I had never utilised photography as historical evidence before, but after just a bit of research, I quickly became interested in photography and the way photographs can be used as historical evidence to comprehend a particular society. Through this project, I came to realise photographs often tell a story that simply can not be put into words. But on the flip side, it is easy to make assumptions about a photograph – which can be interpreted in so many different ways – which is why it is often valuable to use photographs alongside other evidence.
This internship bought up many questions which I would love to explore in future research and has also sparked my interest in photography. My mind has also been opened to the many different sources and forms of evidence that can be used for historical research.
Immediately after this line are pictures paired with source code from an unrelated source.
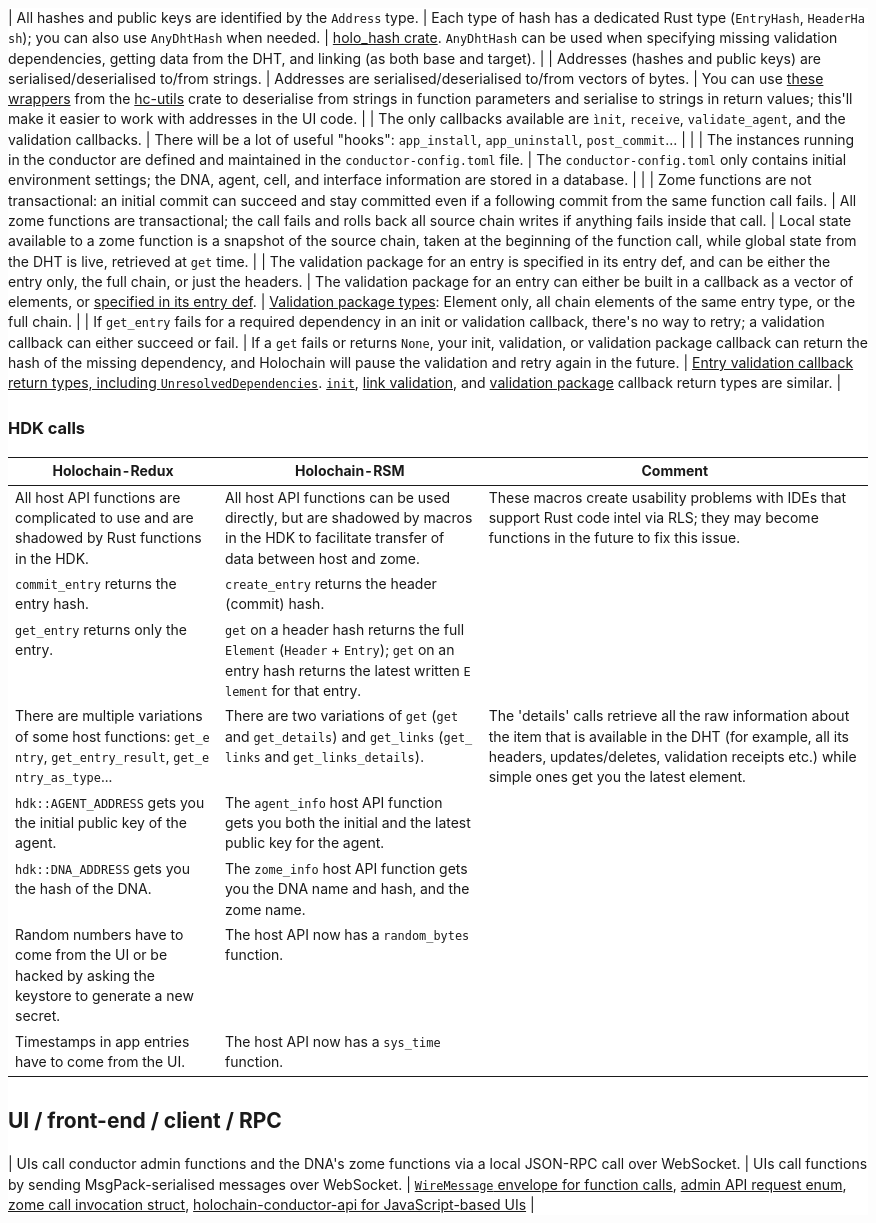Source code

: | All hashes and public keys are identified by the `Address` type. | Each type of hash has a dedicated Rust type (`EntryHash`, `HeaderHash`); you can also use `AnyDhtHash` when needed. | [holo_hash crate](https://github.com/holochain/holochain/tree/develop/crates/holo_hash). `AnyDhtHash` can be used when specifying missing validation dependencies, getting data from the DHT, and linking (as both base and target). |
| Addresses (hashes and public keys) are serialised/deserialised to/from strings. | Addresses are serialised/deserialised to/from vectors of bytes. | You can use [these wrappers](https://github.com/holochain/hc-utils/blob/develop/crates/hc-utils/src/wrappers.rs) from the [hc-utils](https://github.com/holochain/hc-utils) crate to deserialise from strings in function parameters and serialise to strings in return values; this'll make it easier to work with addresses in the UI code. |
| The only callbacks available are `ìnit`, `receive`, `validate_agent`, and the validation callbacks. | There will be a lot of useful "hooks": `app_install`, `app_uninstall`, `post_commit`... | |
| The instances running in the conductor are defined and maintained in the `conductor-config.toml` file. | The `conductor-config.toml` only contains initial environment settings; the DNA, agent, cell, and interface information are stored in a database. | |
| Zome functions are not transactional: an initial commit can succeed and stay committed even if a following commit from the same function call fails. | All zome functions are transactional; the call fails and rolls back all source chain writes if anything fails inside that call. | Local state available to a zome function is a snapshot of the source chain, taken at the beginning of the function call, while global state from the DHT is live, retrieved at `get` time. |
| The validation package for an entry is specified in its entry def, and can be either the entry only, the full chain, or just the headers. | The validation package for an entry can either be built in a callback as a vector of elements, or [specified in its entry def](https://github.com/holochain/holochain/blob/develop/crates/zome_types/src/entry_def.rs#L78). | [Validation package types](https://github.com/holochain/holochain/blob/develop/crates/zome_types/src/validate.rs#L61-L68): Element only, all chain elements of the same entry type, or the full chain. |
| If `get_entry` fails for a required dependency in an init or validation callback, there's no way to retry; a validation callback can either succeed or fail. | If a `get` fails or returns `None`,  your init, validation, or validation package callback can return the hash of the missing dependency, and Holochain will pause the validation and retry again in the future. | [Entry validation callback return types, including `UnresolvedDependencies`](https://github.com/holochain/holochain/blob/develop/crates/holochain/src/core/ribosome/guest_callback/validate.rs#L90-L96). [`init`](https://github.com/holochain/holochain/blob/develop/crates/zome_types/src/init.rs#L7-L11), [link validation](https://github.com/holochain/holochain/blob/develop/crates/zome_types/src/validate_link.rs#L21-L25), and [validation package](https://github.com/holochain/holochain/blob/develop/crates/holochain/src/core/ribosome/guest_callback/validation_package.rs#L81-L86) callback return types are similar. |

### HDK calls

| Holochain-Redux | Holochain-RSM | Comment |
| --- | --- | --- |
| All host API functions are complicated to use and are shadowed by Rust functions in the HDK. | All host API functions can be used directly, but are shadowed by macros in the HDK to facilitate transfer of data between host and zome. | These macros create usability problems with IDEs that support Rust code intel via RLS; they may become functions in the future to fix this issue. |
| `commit_entry` returns the entry hash. | `create_entry` returns the header (commit) hash. | |
| `get_entry` returns only the entry. | `get` on a header hash returns the full `Element` (`Header` + `Entry`); `get` on an entry hash returns the latest written `Element` for that entry. | |
| There are multiple variations of some host functions: `get_entry`, `get_entry_result`, `get_entry_as_type`... | There are two variations of `get` (`get` and `get_details`) and `get_links` (`get_links` and `get_links_details`). | The 'details' calls retrieve all the raw information about the item that is available in the DHT (for example, all its headers, updates/deletes, validation receipts etc.) while simple ones get you the latest element. |
| `hdk::AGENT_ADDRESS` gets you the initial public key of the agent. | The `agent_info` host API function gets you both the initial and the latest public key for the agent. | |
| `hdk::DNA_ADDRESS` gets you the hash of the DNA. | The `zome_info` host API function gets you the DNA name and hash, and the zome name. | |
| Random numbers have to come from the UI or be hacked by asking the keystore to generate a new secret. | The host API now has a `random_bytes` function. | |
| Timestamps in app entries have to come from the UI. | The host API now has a `sys_time` function. | |

## UI / front-end / client / RPC

| UIs call conductor admin functions and the DNA's zome functions via a local JSON-RPC call over WebSocket. | UIs call functions by sending MsgPack-serialised messages over WebSocket. | [`WireMessage` envelope for function calls](https://github.com/holochain/holochain/blob/develop/crates/websocket/src/util.rs#L40), [admin API request enum](https://github.com/holochain/holochain/blob/develop/crates/holochain/src/conductor/api/api_external/admin_interface.rs#L222-L256), [zome call invocation struct](https://github.com/holochain/holochain/blob/develop/crates/holochain/src/core/ribosome.rs#L291-L304), [holochain-conductor-api for JavaScript-based UIs](https://github.com/holochain/holochain-conductor-api) |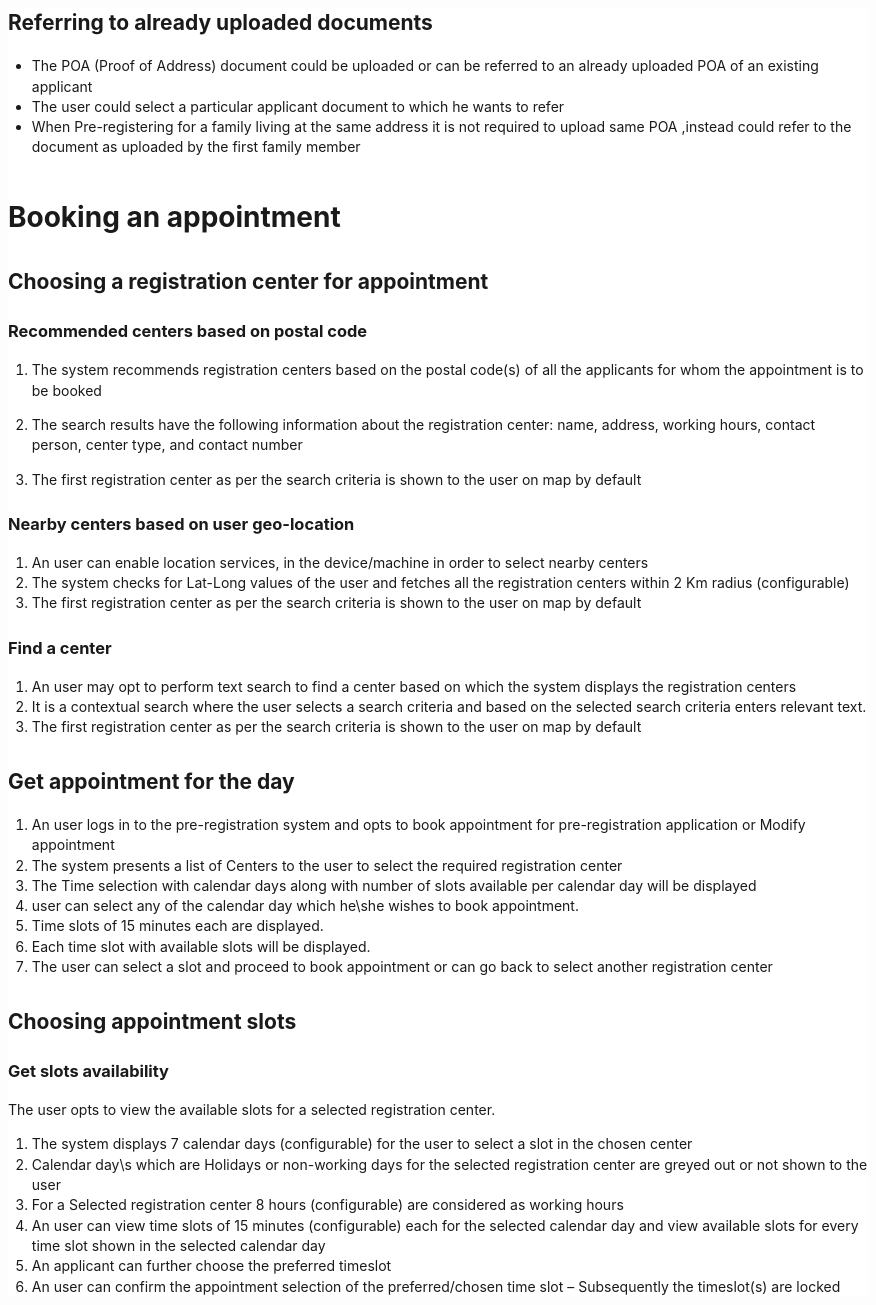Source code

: 
## Referring to already uploaded documents
* The POA (Proof of Address) document could be uploaded or can be referred to an already uploaded POA of an existing applicant
* The user could select a particular applicant document to which he wants to refer 
* When Pre-registering for a family  living at the same address  it is not required to upload same POA ,instead could refer to the document as uploaded by the first family member


#  Booking an appointment
##  Choosing a registration center for appointment
###  Recommended centers based on postal code 
1. The system recommends registration centers based on the postal code(s) of all the applicants for whom the appointment is to be booked
1. The search results have the following information about the registration center: name, address, working hours, contact person, center type, and contact number

1. The first registration center as per the search criteria is shown to the user on map by default

###  Nearby centers based on user geo-location 
1. An user can  enable location services, in the device/machine in order to select nearby centers
1. The system checks for Lat-Long values of the user and  fetches all the registration centers within 2 Km radius (configurable)
1. The first registration center as per the search criteria is shown to the user on map by default

### Find a center 
1. An user may opt to perform text search to find a center based on which the system displays the registration centers
1. It is a contextual search where the user selects a search criteria and based on the selected search criteria enters relevant text. 
1. The first registration center as per the search criteria is shown to the user on map by default

## Get appointment for the day 
1. An user logs in to the pre-registration system  and opts to book appointment for pre-registration application or Modify appointment
1. The system presents a  list of Centers to the user to select the required registration center 
1. The Time selection with calendar days along with number of slots available per calendar day will be displayed 
1. user can select any of the calendar day which he\she wishes to book appointment.
1. Time slots of 15 minutes each are displayed.
1. Each time slot with available slots will be displayed.
1. The user can select a slot and proceed to book appointment or can go back to select another registration center

## Choosing appointment slots

###  Get slots availability 
The user opts to view the available slots for a selected registration center.
1. The system displays 7 calendar days (configurable) for the user to select a slot in the chosen center
1. Calendar day\s which are  Holidays or non-working days for the selected registration center are greyed out or not shown to the user
1. For a Selected registration center 8 hours (configurable) are considered as working hours
1. An user can view time slots of 15 minutes (configurable) each for the selected calendar day and view available slots for every time slot shown in the selected calendar day
1. An applicant can further choose the preferred timeslot
1. An user can confirm the appointment selection of the preferred/chosen time slot – Subsequently the timeslot(s) are locked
I had a lot of enlightening conversations while working in the Pictorial Department, and I got to see Hocken’s art collection for the first time. I had been on many tours in the downstairs stacks at the Hocken before, but I was amazed to see the extensive art and photography collections in the upstairs spaces at the Hocken Library. My time as a CroCC intern proved to be tremendously informative and interesting because before I started I knew very little about the subject of photography or how the Hocken operated. I have learnt a lot about how to analyse photography in the context of historiography and as a by-product, I have learnt more about the history of Aotearoa.